12 Ocak 2014 Pazar

Bir Gülüşün Yolculuğu

Güldüğü zamanlarda aklına gelebiliyor muyum,bilmiyorum.
Onun ne zaman güldüğünü de bilmiyorum son zamanlarda.
Aklımın içinde hep gülüyor. Kahkaha atmıyor ama gülüyor. Gözleri kısılıyor,dudakları yayılıyor,sesinin tınısı değişiyor. Özetle bir yol problemindeki arabanın "A" noktasından "B" noktasına gitmesi gibi bir duruştan başka bir duruşa geçiyor sevdiğim adam. O ilerliyor ben kalıyorum yerimde.

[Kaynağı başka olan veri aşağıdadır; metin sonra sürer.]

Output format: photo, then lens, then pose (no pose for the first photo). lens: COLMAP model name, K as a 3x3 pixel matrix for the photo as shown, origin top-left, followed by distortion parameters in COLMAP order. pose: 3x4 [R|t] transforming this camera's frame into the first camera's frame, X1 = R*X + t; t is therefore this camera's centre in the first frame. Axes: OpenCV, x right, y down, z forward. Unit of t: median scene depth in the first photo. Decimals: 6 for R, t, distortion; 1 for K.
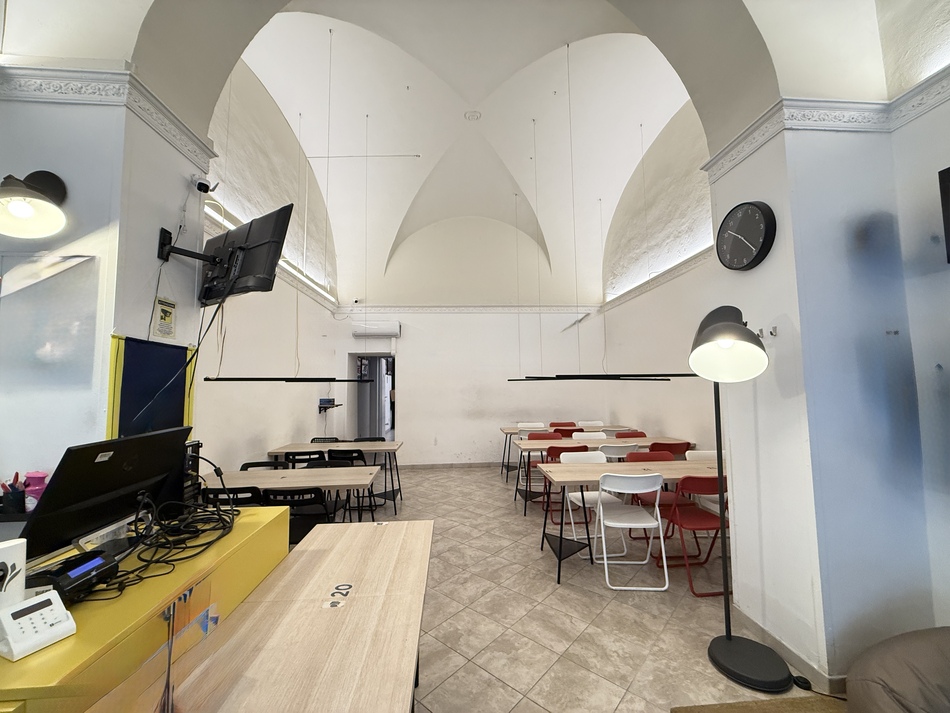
lens RADIAL K [[379.6, 0, 475.0], [0, 379.6, 355.5], [0, 0, 1]] dist [0.002926, 0.000018]
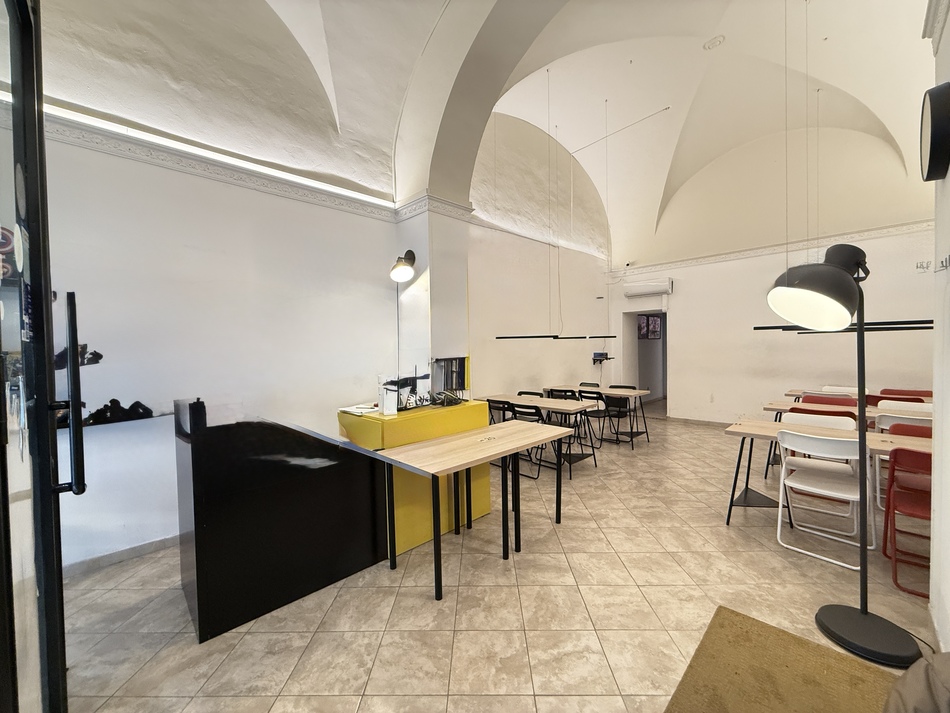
lens RADIAL K [[379.6, 0, 472.1], [0, 379.6, 356.2], [0, 0, 1]] dist [0.002926, 0.000018]
pose [[0.650739, 0.019498, -0.759051, 0.462169], [0.066291, 0.994394, 0.082375, -0.000571], [0.756402, -0.103922, 0.645799, -0.144046]]
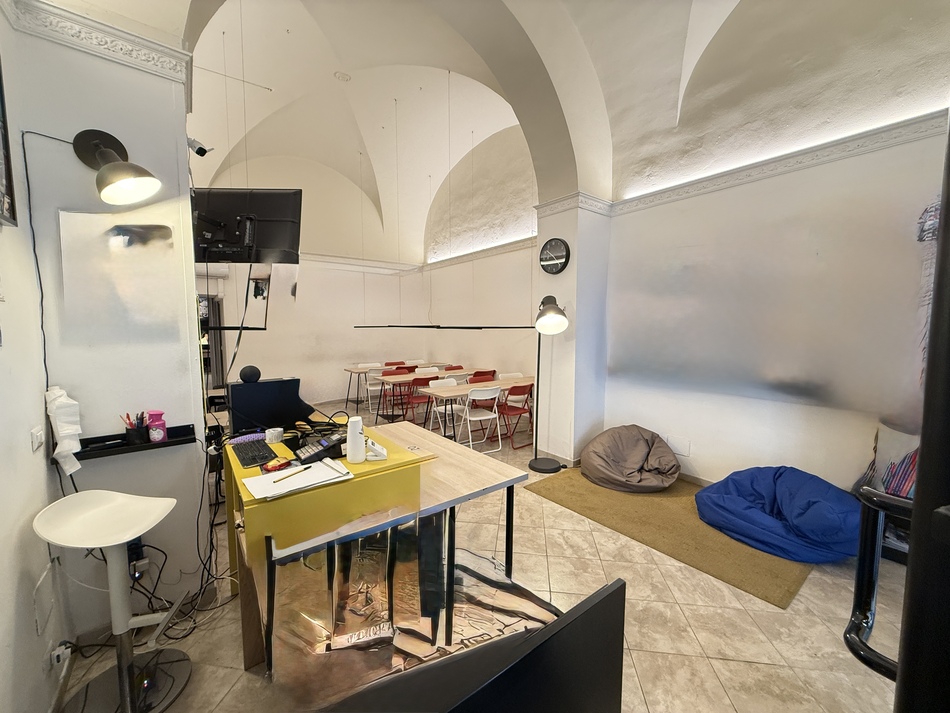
lens RADIAL K [[379.6, 0, 475.6], [0, 379.6, 355.0], [0, 0, 1]] dist [0.002926, 0.000018]
pose [[0.825933, -0.030849, 0.562924, -0.459357], [-0.053343, 0.989746, 0.132505, -0.038680], [-0.561239, -0.139469, 0.815818, -0.252425]]
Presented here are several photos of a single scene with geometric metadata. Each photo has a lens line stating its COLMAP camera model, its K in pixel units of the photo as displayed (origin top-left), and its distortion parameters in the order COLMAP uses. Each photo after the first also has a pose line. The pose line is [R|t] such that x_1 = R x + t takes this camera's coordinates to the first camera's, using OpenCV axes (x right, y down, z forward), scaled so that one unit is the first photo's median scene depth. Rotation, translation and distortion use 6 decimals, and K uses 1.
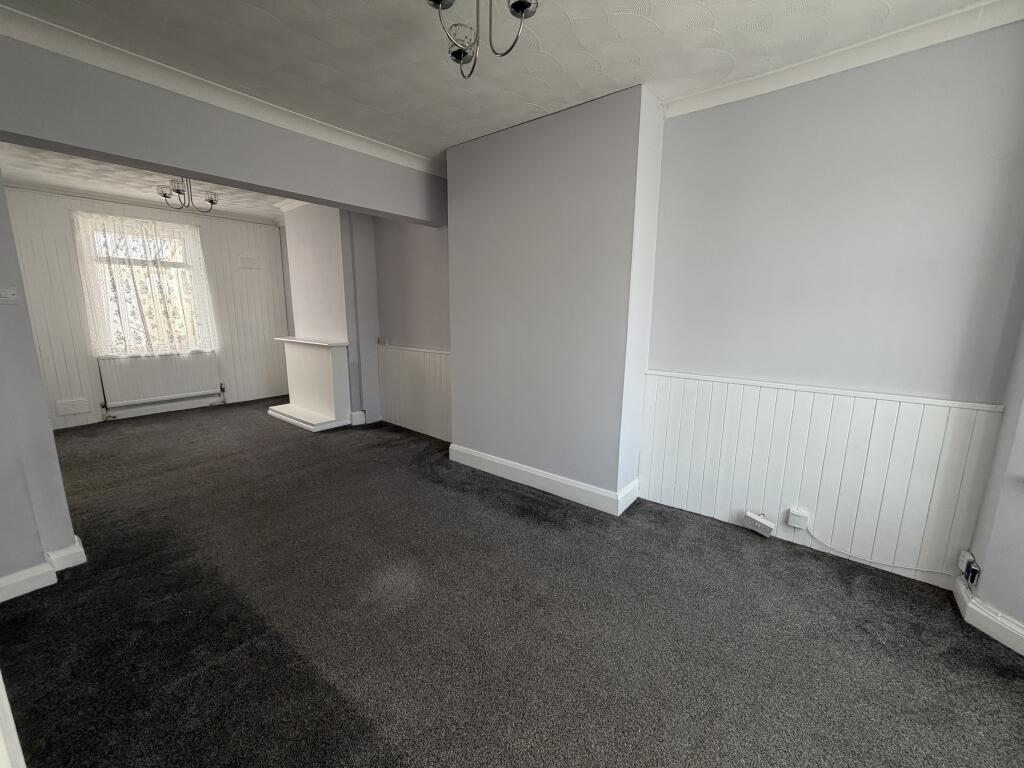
lens RADIAL K [[410.6, 0, 507.8], [0, 410.6, 382.7], [0, 0, 1]] dist [0.004194, 0.000413]
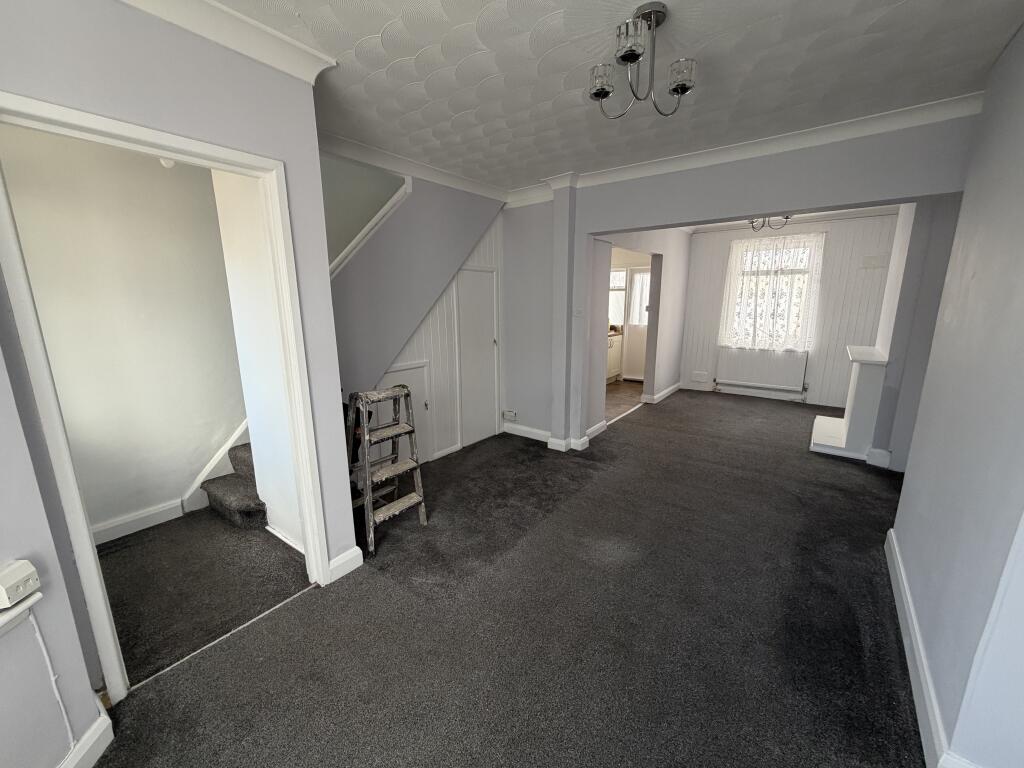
lens RADIAL K [[410.6, 0, 510.3], [0, 410.6, 386.8], [0, 0, 1]] dist [0.004194, 0.000413]
pose [[0.029780, 0.204349, -0.978445, 0.357246], [-0.172387, 0.965261, 0.196349, -0.077133], [0.984579, 0.162824, 0.063973, 0.238713]]
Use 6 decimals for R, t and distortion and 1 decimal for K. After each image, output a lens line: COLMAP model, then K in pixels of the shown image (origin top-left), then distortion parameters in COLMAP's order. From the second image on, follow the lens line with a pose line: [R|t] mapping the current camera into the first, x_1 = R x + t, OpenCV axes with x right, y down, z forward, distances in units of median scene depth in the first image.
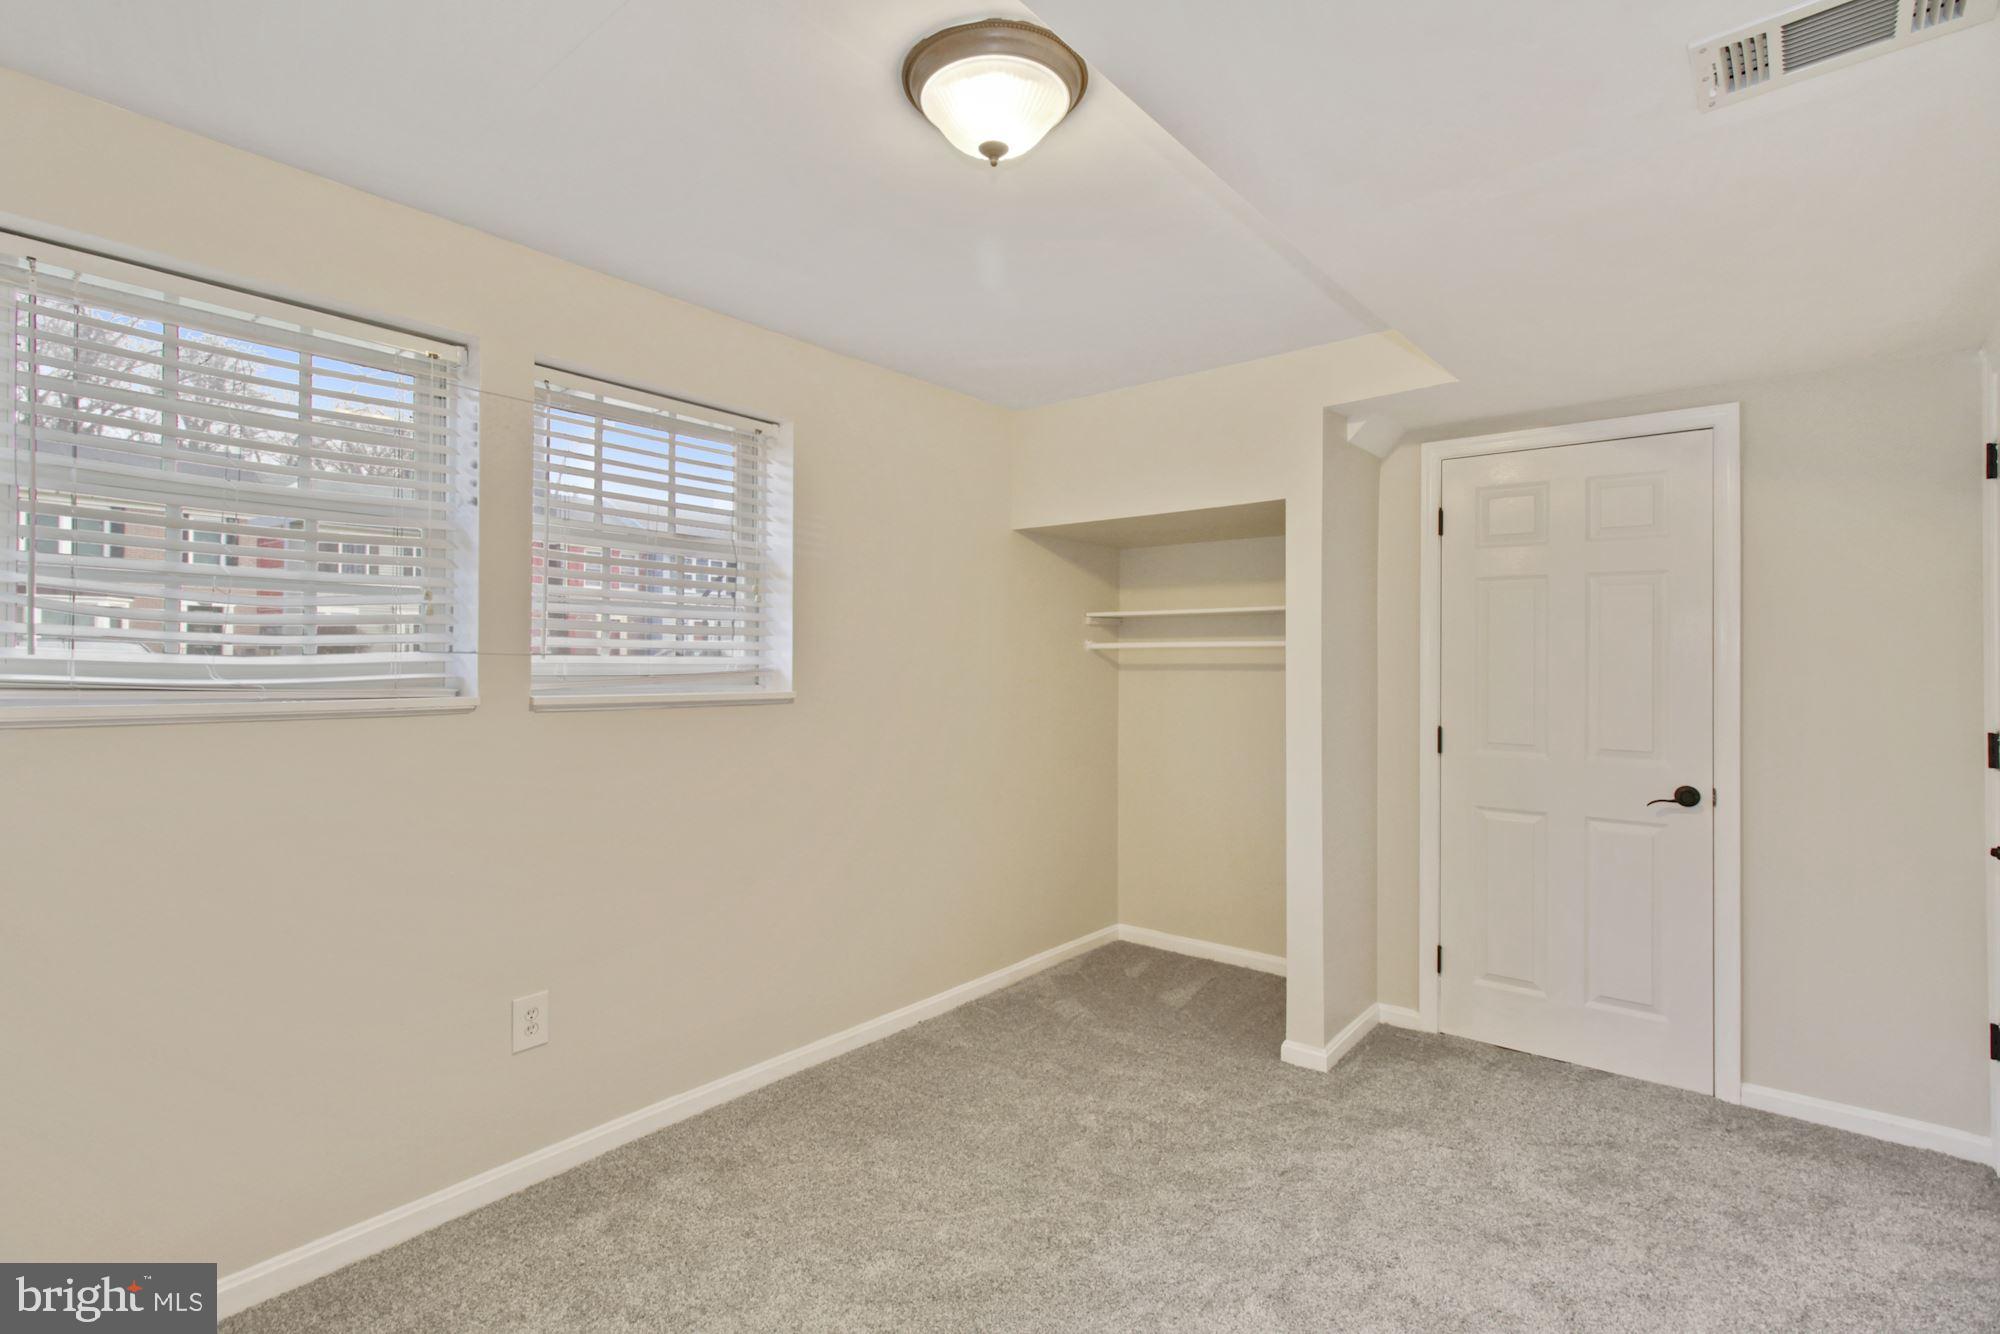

"A" noktası ile "B" noktasının arasında kalan özlem kavramı beni çıktığım o yolun sonuna götüremedi bir türlü.  Sevdiğim adam her ne kadar iki nokta arası yolculuğa çıksa da ben o yolculuğun sonundaki noktaya ulaşamadım. Ulaşabildiğim tek nokta: sevdiğim adamın hayatındaki en uzak noktaydı. Şimdilerde o  noktadan saatte on milyon kilometre hızla uzaklaşıyorum. Çünkü çizilen problem çizgisinde başka yol yok. Tıpkı sevdiğim adamın  hayatında aşka yer olmadığı gibi.  Gidilen yoldan,varılacak yoldan uzaklaşmazsam sevdiğim adamın gülüşünü alıp bilinmezlik havuzuma o klasik çizim, minik yol problemleri arabasıyla düşerim. Boğulurum.
Sevdiğim adamın gülüşüyle boğulurum. Özlemiyle boğulduğum gibi. Mutluluğuyla boğulduğum gibi.